Modern AMS-Neve equipment still features the high headroom which made the originals such a joy to use. The inputs on your DAW will overload before the output section of this preamp starts to distort. Of course you can reduce the output level with the rotary fader control, then crank the preamp gain and get some classic console-like crunch. The maximum output level is listed as “greater than” +26 dBu with a 600 ohm load attached. One big benefit of all this output-level is low noise. When you turn the output fader down to prevent overloading the input on your DAW you’re also turning down the noise to a lower level.

While most popular preamp designs have 60-65 dB of gain the Neve 1073 has 80 dB of gain on tap. Even the weakest output ribbon microphones are brought up to proper level with 80 dB of gain available.

____

Action item A:
Using the preamp passage, say whether each statement agrees with it. Give yes or no, with the deciding words quoted exactly. (i) The Neve 1073 offers 80 dB of gain. (ii) The preamp's output section distorts before the inputs on a DAW overload. (iii) Turning the output fader down also lowers the noise.
The preamp passage and the listing come from unrelated sources.

[Extracted page text]
____

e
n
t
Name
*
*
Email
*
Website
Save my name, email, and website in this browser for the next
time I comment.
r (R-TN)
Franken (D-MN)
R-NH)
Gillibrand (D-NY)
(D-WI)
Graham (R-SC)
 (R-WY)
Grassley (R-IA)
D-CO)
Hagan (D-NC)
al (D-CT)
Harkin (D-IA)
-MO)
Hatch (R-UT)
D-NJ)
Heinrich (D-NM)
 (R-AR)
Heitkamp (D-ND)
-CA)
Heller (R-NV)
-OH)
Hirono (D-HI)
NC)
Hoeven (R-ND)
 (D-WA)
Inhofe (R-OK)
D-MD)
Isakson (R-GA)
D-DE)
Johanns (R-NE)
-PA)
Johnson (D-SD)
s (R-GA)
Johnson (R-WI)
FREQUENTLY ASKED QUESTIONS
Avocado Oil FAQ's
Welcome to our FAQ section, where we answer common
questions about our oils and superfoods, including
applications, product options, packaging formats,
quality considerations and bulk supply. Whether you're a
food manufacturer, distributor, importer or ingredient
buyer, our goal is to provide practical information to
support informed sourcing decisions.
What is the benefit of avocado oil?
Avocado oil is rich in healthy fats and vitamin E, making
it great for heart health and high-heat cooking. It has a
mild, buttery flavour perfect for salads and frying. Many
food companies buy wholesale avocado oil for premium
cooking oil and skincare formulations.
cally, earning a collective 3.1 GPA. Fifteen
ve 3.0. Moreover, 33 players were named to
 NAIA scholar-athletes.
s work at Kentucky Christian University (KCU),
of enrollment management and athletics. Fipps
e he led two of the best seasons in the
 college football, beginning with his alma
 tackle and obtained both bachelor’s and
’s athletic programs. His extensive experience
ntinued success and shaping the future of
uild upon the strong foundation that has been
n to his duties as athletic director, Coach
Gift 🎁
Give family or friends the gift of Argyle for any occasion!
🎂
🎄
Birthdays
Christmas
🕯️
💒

____

Action item B:
Write out the extracted page text in the listing, every line from first to last, without any changes.

Exercise output A:
(i) Yes: "the Neve 1073 has 80 dB of gain on tap"
(ii) No: "The inputs on your DAW will overload before the output section of this preamp starts to distort."
(iii) Yes: "When you turn the output fader down to prevent overloading the input on your DAW you’re also turning down the noise to a lower level."

Exercise output B:
e
n
t
Name
*
*
Email
*
Website
Save my name, email, and website in this browser for the next
time I comment.
r (R-TN)
Franken (D-MN)
R-NH)
Gillibrand (D-NY)
(D-WI)
Graham (R-SC)
 (R-WY)
Grassley (R-IA)
D-CO)
Hagan (D-NC)
al (D-CT)
Harkin (D-IA)
-MO)
Hatch (R-UT)
D-NJ)
Heinrich (D-NM)
 (R-AR)
Heitkamp (D-ND)
-CA)
Heller (R-NV)
-OH)
Hirono (D-HI)
NC)
Hoeven (R-ND)
 (D-WA)
Inhofe (R-OK)
D-MD)
Isakson (R-GA)
D-DE)
Johanns (R-NE)
-PA)
Johnson (D-SD)
s (R-GA)
Johnson (R-WI)
FREQUENTLY ASKED QUESTIONS
Avocado Oil FAQ's
Welcome to our FAQ section, where we answer common
questions about our oils and superfoods, including
applications, product options, packaging formats,
quality considerations and bulk supply. Whether you're a
food manufacturer, distributor, importer or ingredient
buyer, our goal is to provide practical information to
support informed sourcing decisions.
What is the benefit of avocado oil?
Avocado oil is rich in healthy fats and vitamin E, making
it great for heart health and high-heat cooking. It has a
mild, buttery flavour perfect for salads and frying. Many
food companies buy wholesale avocado oil for premium
cooking oil and skincare formulations.
cally, earning a collective 3.1 GPA. Fifteen
ve 3.0. Moreover, 33 players were named to
 NAIA scholar-athletes.
s work at Kentucky Christian University (KCU),
of enrollment management and athletics. Fipps
e he led two of the best seasons in the
 college football, beginning with his alma
 tackle and obtained both bachelor’s and
’s athletic programs. His extensive experience
ntinued success and shaping the future of
uild upon the strong foundation that has been
n to his duties as athletic director, Coach
Gift 🎁
Give family or friends the gift of Argyle for any occasion!
🎂
🎄
Birthdays
Christmas
🕯️
💒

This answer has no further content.